I'd expect us to look a lot more threatening with McTominay up top instead of Hojlund. Suddenly we could put aerial balls into the box or try to cross high. We would also have a legitimate threat in melee and box scrambles/chaos. McTominay is also better at 1 and 2-touch football into the box, where our players don't even attempt it with Hojlund because he can't play any quick interlinking football.Hmm, difficult to argue for and against I guess. All I can tell you is that I wouldn't see a gulf.
I'd say Hojlund is faster than him. I'd say he is a bit more active than McTominay. I think, it would be interesting to see how McTominay deals with physical CBs who are prepared on him. Because he doesn't have technique, nor speed to reliably overcome them. Game intelligence... yeah maybe thats something where McT has a significant upper hand but he is a more experienced player as well.

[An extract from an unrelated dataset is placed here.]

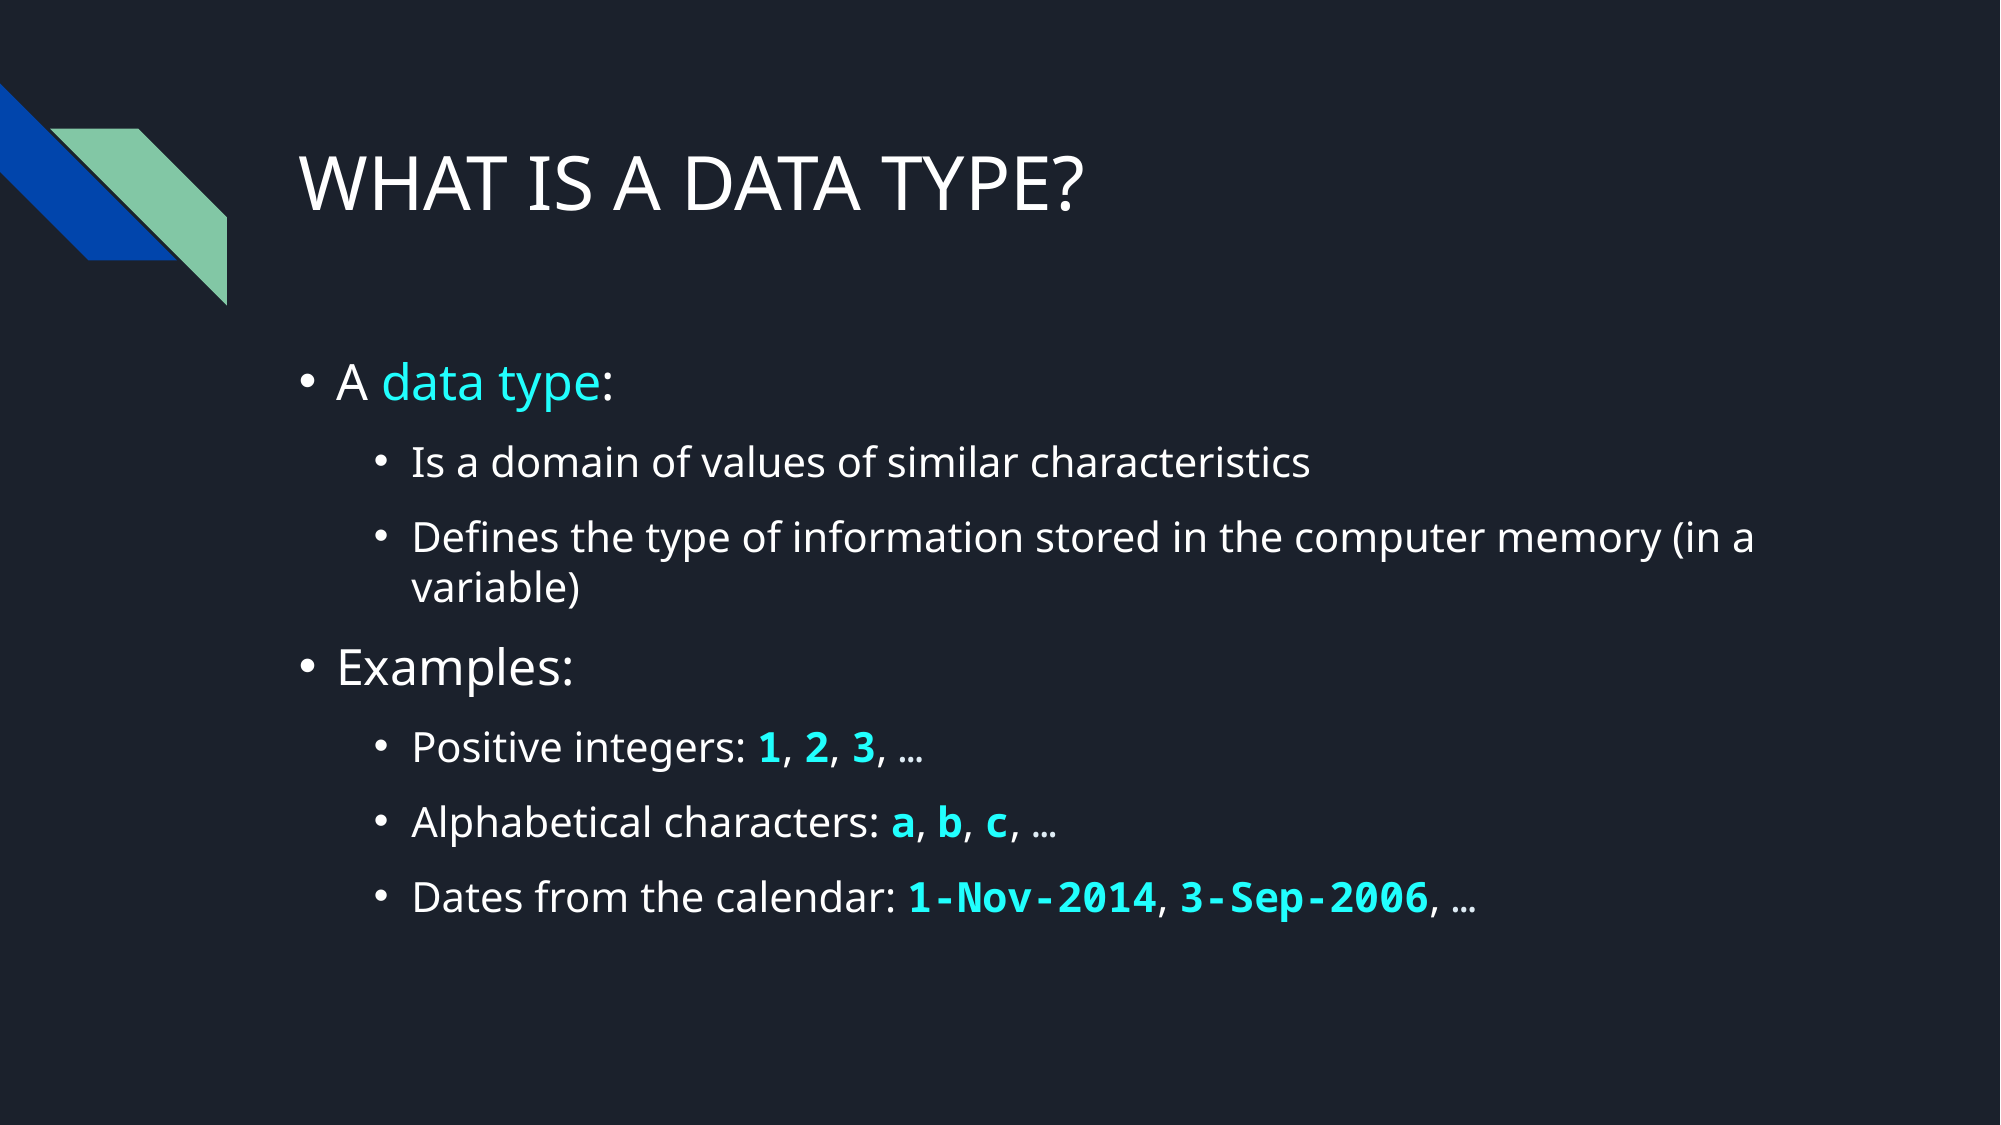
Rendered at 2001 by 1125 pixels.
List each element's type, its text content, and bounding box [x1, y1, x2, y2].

title WHAT IS A DATA TYPE? [283, 86, 1824, 287]
list A data type: Is a domain of values of similar characteristics Defines the type of information stored in the computer memory (in a variable) Examples: Positive integers: 1, 2, 3, … Alphabetical characters: a, b, c, … Dates from the calendar: 1-Nov-2014, 3-Sep-2006, … [283, 342, 1824, 980]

Thats understood. But wouldn't the idea of swapping them not just be actionism? I mean, it sounds like you don't expect our overall output to look very different between playing Hojlund or McTominay.
Fair enough. And 99% agreement on the last sentence with the 1% percent being an asterisk saying "0.22 is better than 0.08 and while McTominay may be better than the current iteration of Hojlund, the attack would most likely still be truly atrocious"
I'd refute your second paragraph's notion McTominay doesn't have technique. In advanced positions, he's not that bad at all with his technique; as an actual midfielder, particularly with passing and positioning, he struggles. A lot. But technique, with regard to the final third is a different and McTominay excels more at that than he does with the technical aspects of deeper midfield.